▶ _What to do_:
Quote verbatim the lines starting with the line that contains "Робить перші кроки: зірковий олень" and going on through the line that contains "人用語を用いたものとなり、契約形態は業務", including both of those lines. Leave the pictures out of your answer.

▶ _Source material_:
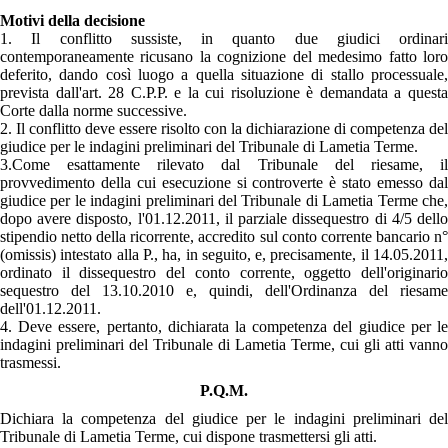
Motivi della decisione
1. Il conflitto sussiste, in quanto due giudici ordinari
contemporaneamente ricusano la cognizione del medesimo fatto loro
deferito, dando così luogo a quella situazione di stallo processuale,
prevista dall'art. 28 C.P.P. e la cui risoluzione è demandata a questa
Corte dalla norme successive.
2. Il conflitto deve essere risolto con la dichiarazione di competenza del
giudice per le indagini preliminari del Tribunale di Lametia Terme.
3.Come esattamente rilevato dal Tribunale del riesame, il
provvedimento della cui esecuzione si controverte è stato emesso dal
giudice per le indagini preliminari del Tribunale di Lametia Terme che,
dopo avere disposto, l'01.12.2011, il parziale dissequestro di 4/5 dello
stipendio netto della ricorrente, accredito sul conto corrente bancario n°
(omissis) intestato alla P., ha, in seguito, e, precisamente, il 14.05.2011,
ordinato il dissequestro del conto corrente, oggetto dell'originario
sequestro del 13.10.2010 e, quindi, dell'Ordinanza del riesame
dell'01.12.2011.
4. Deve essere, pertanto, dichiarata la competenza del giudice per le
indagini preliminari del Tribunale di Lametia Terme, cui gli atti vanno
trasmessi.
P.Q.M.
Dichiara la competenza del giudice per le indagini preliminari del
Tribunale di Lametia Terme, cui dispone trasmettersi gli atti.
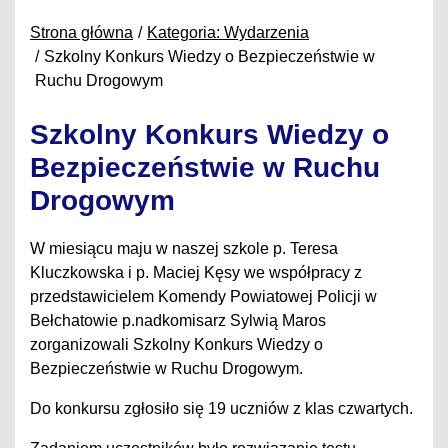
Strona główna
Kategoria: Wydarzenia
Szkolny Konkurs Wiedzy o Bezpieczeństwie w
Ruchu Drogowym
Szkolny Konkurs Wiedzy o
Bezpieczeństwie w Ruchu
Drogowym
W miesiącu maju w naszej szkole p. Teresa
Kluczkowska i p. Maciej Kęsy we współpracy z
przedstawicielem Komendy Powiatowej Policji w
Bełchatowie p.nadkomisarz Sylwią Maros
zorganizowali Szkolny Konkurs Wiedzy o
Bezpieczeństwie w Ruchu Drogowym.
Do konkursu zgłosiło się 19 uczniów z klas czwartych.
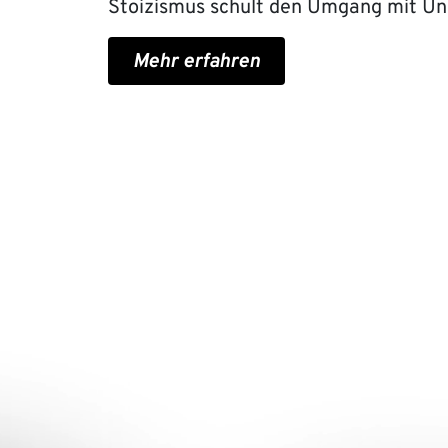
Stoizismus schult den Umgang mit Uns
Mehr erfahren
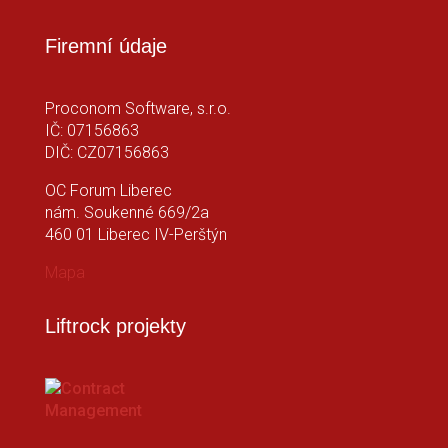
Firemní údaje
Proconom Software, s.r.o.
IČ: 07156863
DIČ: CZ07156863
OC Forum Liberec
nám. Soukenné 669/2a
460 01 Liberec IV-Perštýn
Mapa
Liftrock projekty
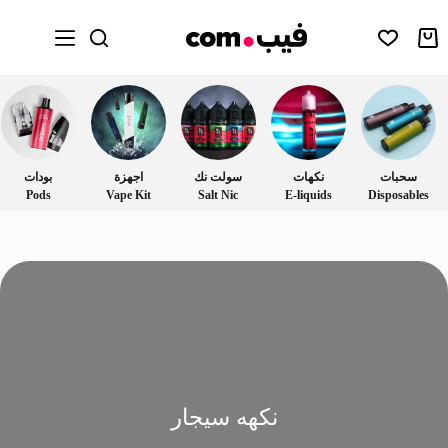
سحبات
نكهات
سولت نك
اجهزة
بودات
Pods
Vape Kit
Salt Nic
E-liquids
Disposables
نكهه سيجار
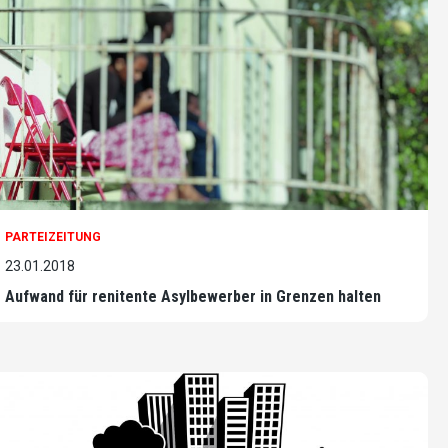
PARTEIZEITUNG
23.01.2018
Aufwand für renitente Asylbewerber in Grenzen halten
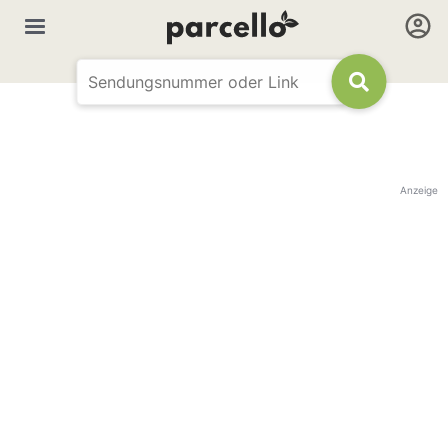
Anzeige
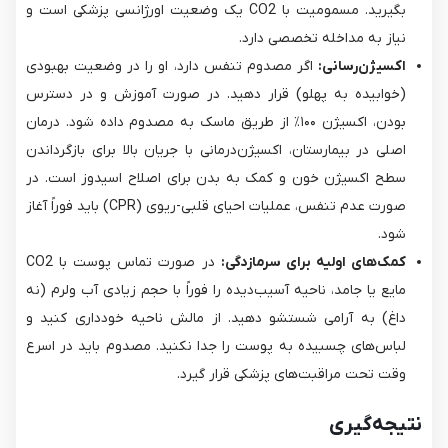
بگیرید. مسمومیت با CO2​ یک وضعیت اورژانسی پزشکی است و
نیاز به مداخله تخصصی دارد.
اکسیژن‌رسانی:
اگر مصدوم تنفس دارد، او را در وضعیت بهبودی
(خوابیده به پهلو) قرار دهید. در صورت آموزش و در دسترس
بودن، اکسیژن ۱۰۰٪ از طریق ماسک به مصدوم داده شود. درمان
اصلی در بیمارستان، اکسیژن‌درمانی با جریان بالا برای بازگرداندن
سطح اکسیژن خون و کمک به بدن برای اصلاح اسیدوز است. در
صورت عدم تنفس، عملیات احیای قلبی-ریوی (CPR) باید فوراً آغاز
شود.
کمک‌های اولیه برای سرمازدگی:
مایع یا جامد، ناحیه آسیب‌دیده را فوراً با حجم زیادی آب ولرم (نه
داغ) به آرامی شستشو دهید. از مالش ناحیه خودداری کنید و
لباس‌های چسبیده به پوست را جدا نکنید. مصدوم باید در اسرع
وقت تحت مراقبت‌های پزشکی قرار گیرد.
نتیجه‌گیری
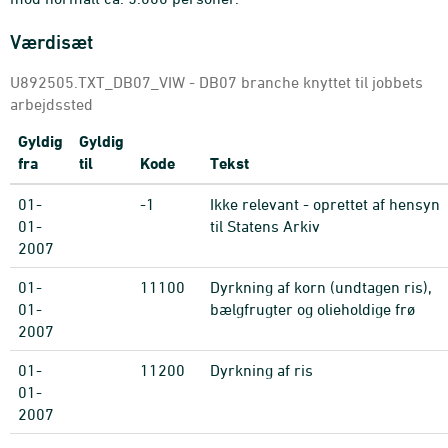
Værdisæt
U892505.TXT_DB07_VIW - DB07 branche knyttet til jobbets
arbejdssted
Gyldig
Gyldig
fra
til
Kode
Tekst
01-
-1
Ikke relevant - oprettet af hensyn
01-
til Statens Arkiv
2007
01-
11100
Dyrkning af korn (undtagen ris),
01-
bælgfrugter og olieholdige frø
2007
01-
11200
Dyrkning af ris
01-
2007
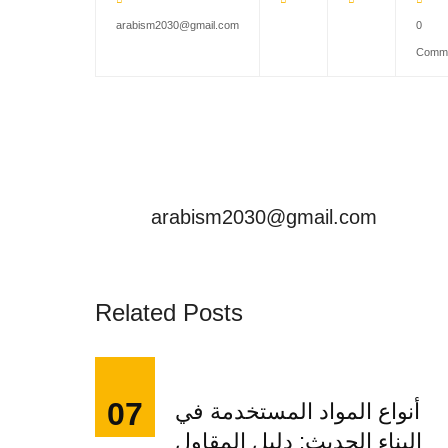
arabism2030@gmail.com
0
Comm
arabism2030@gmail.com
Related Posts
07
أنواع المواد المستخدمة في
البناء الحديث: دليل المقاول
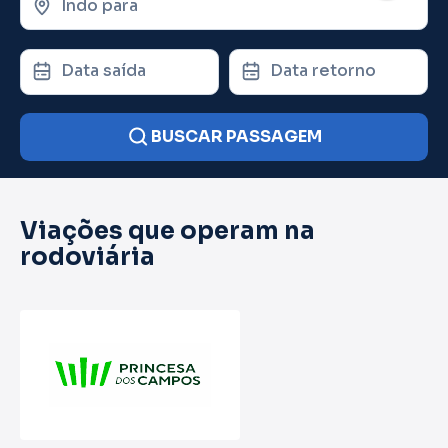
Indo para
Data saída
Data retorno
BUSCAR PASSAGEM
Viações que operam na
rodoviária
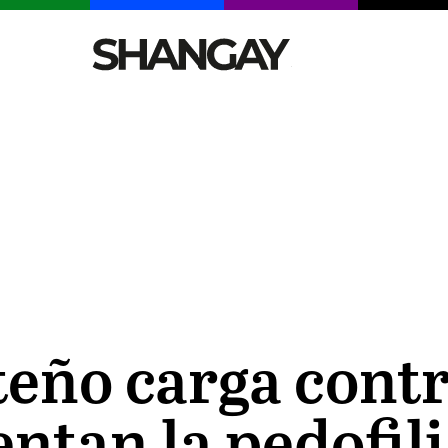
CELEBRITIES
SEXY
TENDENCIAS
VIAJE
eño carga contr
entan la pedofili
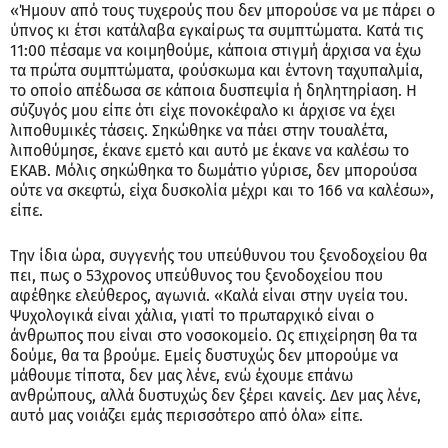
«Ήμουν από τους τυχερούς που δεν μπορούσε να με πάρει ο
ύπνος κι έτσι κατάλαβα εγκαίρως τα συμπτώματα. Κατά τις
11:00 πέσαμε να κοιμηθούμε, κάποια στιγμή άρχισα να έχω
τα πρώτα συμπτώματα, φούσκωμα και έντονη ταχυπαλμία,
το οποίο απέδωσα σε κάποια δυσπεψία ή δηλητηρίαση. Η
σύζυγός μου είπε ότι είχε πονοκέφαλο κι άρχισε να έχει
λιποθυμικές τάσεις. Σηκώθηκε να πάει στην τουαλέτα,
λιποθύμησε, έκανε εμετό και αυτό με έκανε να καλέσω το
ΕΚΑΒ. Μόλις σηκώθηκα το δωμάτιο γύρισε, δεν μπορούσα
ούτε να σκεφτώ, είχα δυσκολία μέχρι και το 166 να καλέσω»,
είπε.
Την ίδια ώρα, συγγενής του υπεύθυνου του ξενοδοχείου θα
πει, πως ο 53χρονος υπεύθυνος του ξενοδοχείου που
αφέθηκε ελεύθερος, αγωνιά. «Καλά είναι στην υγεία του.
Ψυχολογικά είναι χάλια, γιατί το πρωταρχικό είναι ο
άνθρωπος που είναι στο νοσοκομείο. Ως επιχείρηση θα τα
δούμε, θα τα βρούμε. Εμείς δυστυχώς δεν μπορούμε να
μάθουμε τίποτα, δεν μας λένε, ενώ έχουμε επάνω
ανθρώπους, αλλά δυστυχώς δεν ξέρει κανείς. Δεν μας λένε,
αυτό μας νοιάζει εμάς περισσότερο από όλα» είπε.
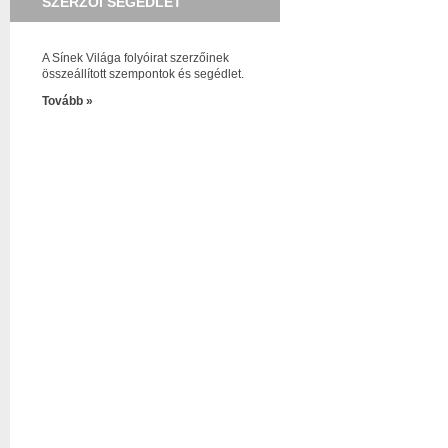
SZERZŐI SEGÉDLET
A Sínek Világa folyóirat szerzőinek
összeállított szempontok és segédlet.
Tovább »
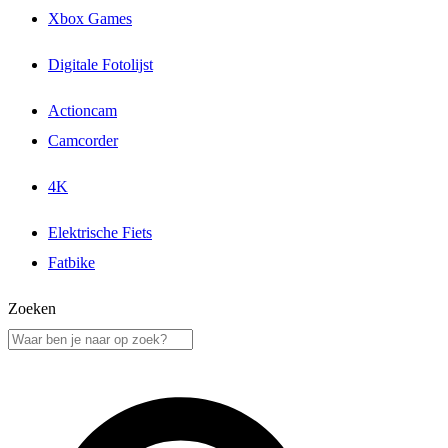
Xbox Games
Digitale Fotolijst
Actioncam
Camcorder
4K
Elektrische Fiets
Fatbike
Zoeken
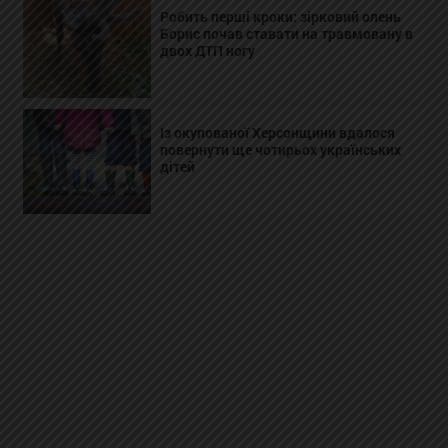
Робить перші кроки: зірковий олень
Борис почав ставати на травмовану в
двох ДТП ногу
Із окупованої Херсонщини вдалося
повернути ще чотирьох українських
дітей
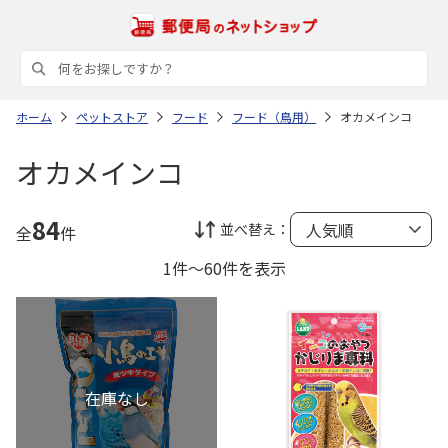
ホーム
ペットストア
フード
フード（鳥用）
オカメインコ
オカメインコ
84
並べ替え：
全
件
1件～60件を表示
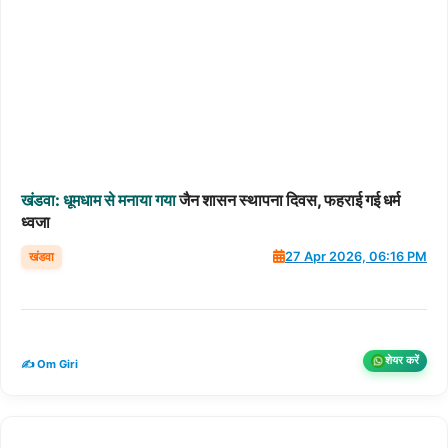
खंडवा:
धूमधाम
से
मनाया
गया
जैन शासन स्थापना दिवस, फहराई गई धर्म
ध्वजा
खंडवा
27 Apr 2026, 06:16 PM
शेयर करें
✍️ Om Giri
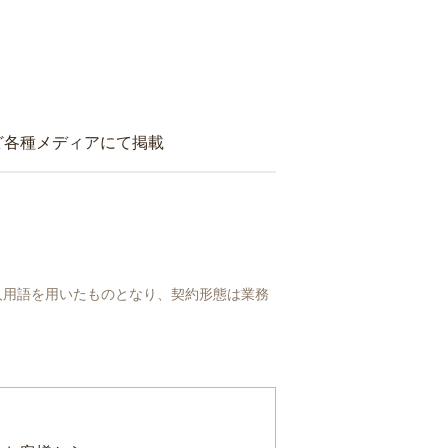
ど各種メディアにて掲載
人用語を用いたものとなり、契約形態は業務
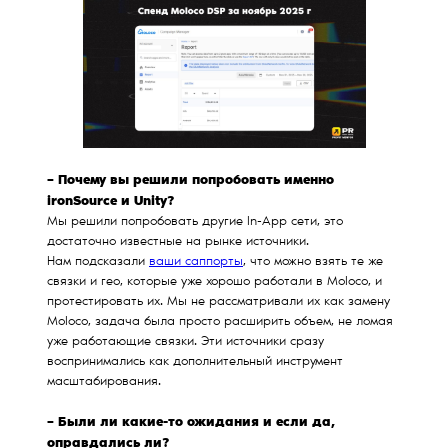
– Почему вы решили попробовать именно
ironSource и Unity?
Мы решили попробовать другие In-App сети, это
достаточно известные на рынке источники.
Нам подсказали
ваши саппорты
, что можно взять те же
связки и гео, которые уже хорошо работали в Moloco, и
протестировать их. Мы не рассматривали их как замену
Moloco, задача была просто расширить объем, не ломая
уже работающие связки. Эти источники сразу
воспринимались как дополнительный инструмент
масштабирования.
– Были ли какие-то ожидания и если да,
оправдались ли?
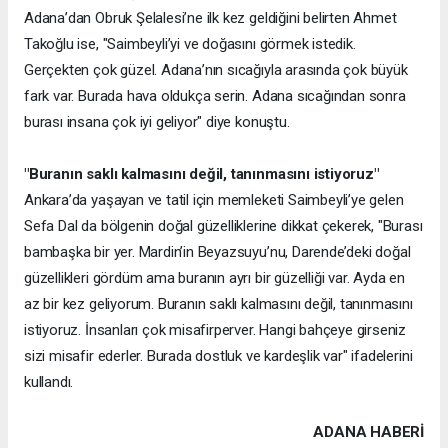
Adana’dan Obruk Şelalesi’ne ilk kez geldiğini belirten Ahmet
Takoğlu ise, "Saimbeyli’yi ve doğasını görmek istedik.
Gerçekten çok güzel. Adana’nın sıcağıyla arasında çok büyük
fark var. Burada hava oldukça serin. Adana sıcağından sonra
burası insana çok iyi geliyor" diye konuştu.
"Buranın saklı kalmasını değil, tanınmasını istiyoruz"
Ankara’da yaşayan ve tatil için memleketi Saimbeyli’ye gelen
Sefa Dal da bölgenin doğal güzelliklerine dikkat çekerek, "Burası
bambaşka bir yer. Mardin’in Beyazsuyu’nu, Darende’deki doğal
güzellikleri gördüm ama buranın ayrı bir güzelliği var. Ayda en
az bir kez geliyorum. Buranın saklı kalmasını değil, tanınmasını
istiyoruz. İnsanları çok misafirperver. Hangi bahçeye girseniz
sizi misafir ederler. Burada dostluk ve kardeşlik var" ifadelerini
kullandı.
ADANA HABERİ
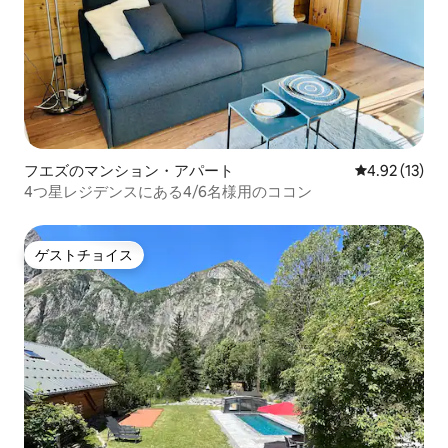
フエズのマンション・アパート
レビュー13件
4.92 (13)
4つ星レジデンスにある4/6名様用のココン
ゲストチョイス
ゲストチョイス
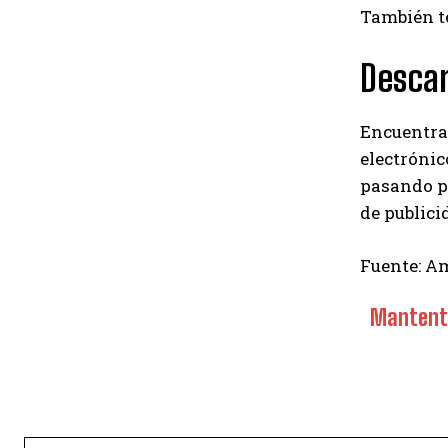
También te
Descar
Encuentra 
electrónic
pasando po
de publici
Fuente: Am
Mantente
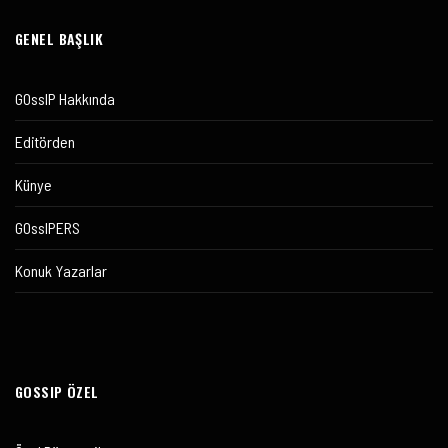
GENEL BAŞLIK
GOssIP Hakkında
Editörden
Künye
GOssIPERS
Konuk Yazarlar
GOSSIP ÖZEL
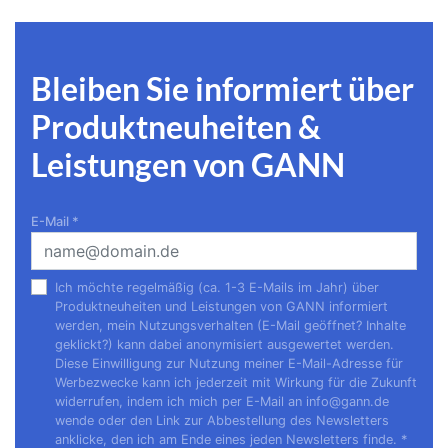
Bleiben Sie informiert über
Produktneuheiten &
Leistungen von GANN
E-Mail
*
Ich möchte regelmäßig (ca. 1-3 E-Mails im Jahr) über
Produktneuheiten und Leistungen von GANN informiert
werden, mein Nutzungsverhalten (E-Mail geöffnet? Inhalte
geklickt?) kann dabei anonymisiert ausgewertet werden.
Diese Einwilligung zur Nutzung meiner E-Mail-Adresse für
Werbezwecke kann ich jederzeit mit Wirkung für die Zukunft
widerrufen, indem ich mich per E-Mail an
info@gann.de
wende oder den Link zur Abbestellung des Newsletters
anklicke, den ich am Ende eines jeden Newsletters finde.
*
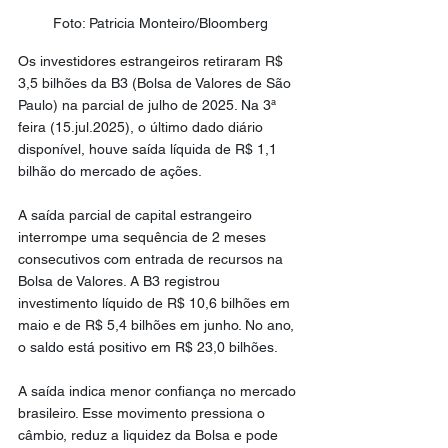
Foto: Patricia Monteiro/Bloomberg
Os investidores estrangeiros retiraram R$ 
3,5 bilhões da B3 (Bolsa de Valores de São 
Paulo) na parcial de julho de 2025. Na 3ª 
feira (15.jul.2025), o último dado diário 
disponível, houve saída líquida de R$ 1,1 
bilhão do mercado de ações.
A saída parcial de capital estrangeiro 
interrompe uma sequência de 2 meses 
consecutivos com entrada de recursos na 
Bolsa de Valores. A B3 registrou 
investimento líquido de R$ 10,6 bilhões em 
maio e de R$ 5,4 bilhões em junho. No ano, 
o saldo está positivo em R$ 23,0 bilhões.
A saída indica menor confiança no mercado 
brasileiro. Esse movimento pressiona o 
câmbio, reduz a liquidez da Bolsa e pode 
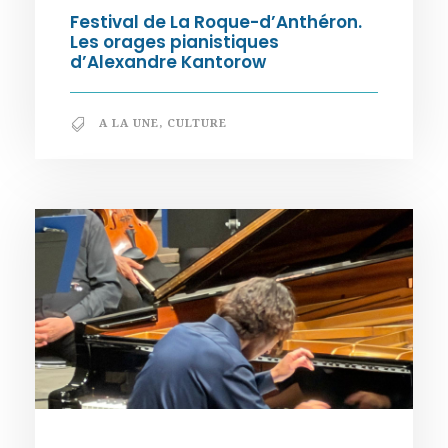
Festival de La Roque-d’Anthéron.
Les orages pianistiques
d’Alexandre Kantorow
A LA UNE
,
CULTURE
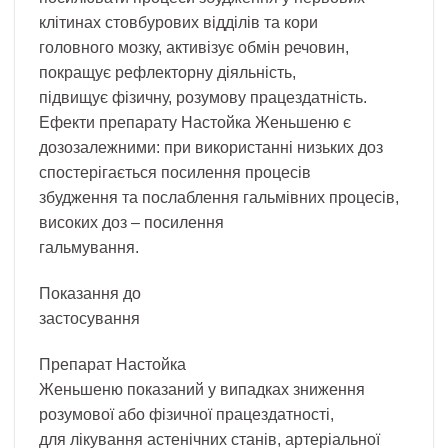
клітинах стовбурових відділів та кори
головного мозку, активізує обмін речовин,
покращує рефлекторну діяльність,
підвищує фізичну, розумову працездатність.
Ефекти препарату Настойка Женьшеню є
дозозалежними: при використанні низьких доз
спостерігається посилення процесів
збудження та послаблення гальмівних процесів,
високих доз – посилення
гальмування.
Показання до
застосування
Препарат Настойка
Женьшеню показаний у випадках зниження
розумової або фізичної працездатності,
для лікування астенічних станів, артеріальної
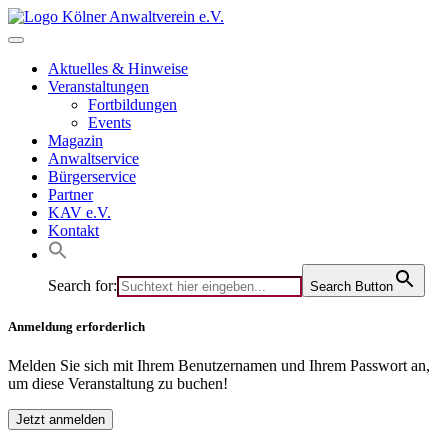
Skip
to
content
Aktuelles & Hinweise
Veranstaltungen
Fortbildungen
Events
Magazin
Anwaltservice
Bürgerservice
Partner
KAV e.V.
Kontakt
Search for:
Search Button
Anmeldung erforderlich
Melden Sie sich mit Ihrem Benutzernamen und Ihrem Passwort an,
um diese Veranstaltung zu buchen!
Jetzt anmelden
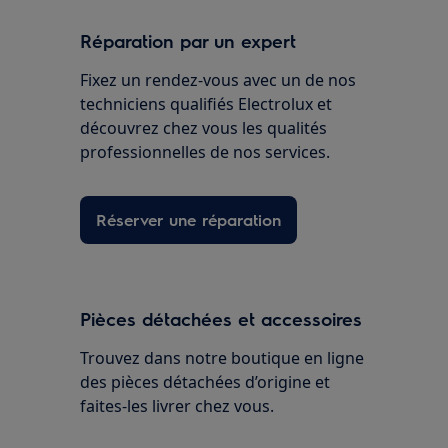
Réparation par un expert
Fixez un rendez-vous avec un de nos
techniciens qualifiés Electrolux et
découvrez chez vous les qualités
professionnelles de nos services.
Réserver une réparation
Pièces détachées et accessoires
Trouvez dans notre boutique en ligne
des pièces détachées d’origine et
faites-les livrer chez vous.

▶ _Written answer_:
Робить перші кроки: зірковий олень
Борис почав ставати на травмовану в
двох ДТП ногу
Із окупованої Херсонщини вдалося
повернути ще чотирьох українських
дітей
ホーム
ペットストア
フード
フード（鳥用）
オカメインコ
オカメインコ
84
並べ替え：
全
件
1件～60件を表示
खंडवा:
धूमधाम
से
मनाया
गया
जैन शासन स्थापना दिवस, फहराई गई धर्म
ध्वजा
खंडवा
27 Apr 2026, 06:16 PM
शेयर करें
✍️ Om Giri
ど各種メディアにて掲載
人用語を用いたものとなり、契約形態は業務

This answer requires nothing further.